[Stored dataset items]
^^^^
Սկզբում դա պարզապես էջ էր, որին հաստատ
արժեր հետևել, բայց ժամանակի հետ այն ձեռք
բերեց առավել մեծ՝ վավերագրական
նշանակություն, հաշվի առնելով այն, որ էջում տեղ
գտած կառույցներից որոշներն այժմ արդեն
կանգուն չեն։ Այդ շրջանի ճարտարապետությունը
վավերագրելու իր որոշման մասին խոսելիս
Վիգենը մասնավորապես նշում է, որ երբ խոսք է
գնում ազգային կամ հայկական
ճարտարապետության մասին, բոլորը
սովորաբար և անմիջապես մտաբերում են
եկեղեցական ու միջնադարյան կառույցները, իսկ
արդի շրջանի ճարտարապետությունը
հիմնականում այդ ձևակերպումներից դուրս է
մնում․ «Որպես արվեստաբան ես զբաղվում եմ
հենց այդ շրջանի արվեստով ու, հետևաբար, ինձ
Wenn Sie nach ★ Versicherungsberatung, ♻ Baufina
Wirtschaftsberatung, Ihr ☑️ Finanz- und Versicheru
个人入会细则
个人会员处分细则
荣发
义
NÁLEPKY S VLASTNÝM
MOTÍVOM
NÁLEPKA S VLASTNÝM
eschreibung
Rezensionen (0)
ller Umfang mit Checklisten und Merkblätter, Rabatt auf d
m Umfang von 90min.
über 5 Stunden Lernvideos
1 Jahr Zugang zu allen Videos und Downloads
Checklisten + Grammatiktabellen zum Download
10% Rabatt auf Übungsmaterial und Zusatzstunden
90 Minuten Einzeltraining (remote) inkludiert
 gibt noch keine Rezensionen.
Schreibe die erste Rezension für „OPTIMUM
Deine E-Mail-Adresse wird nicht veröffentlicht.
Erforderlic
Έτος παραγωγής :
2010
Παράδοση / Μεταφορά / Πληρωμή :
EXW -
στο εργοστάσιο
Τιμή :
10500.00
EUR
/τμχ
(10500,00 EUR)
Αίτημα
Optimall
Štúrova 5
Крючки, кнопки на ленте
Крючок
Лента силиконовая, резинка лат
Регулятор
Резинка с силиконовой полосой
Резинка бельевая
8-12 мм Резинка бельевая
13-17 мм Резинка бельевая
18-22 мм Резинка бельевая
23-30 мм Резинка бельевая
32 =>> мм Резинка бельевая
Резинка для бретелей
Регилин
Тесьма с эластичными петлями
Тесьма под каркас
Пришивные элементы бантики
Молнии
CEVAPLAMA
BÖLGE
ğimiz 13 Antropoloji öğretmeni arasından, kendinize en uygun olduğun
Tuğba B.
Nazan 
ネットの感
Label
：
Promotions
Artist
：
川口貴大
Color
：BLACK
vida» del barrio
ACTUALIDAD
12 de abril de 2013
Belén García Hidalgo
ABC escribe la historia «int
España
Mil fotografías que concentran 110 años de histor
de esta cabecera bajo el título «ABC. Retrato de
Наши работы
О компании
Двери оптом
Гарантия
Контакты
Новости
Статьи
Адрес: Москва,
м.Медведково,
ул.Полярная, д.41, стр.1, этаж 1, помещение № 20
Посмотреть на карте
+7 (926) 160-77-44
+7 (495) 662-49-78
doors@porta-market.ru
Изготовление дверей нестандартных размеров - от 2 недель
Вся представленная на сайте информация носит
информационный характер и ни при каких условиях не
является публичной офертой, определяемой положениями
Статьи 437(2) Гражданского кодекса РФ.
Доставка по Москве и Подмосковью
^^^^
#### Problem details
Reproduce only the lines above, starting at the line with "Wenn Sie nach" and ending at the line with "18-22 мм Резинка бельевая", exactly as written.

#### Output below
Wenn Sie nach ★ Versicherungsberatung, ♻ Baufina
Wirtschaftsberatung, Ihr ☑️ Finanz- und Versicheru
个人入会细则
个人会员处分细则
荣发
义
NÁLEPKY S VLASTNÝM
MOTÍVOM
NÁLEPKA S VLASTNÝM
eschreibung
Rezensionen (0)
ller Umfang mit Checklisten und Merkblätter, Rabatt auf d
m Umfang von 90min.
über 5 Stunden Lernvideos
1 Jahr Zugang zu allen Videos und Downloads
Checklisten + Grammatiktabellen zum Download
10% Rabatt auf Übungsmaterial und Zusatzstunden
90 Minuten Einzeltraining (remote) inkludiert
 gibt noch keine Rezensionen.
Schreibe die erste Rezension für „OPTIMUM
Deine E-Mail-Adresse wird nicht veröffentlicht.
Erforderlic
Έτος παραγωγής :
2010
Παράδοση / Μεταφορά / Πληρωμή :
EXW -
στο εργοστάσιο
Τιμή :
10500.00
EUR
/τμχ
(10500,00 EUR)
Αίτημα
Optimall
Štúrova 5
Крючки, кнопки на ленте
Крючок
Лента силиконовая, резинка лат
Регулятор
Резинка с силиконовой полосой
Резинка бельевая
8-12 мм Резинка бельевая
13-17 мм Резинка бельевая
18-22 мм Резинка бельевая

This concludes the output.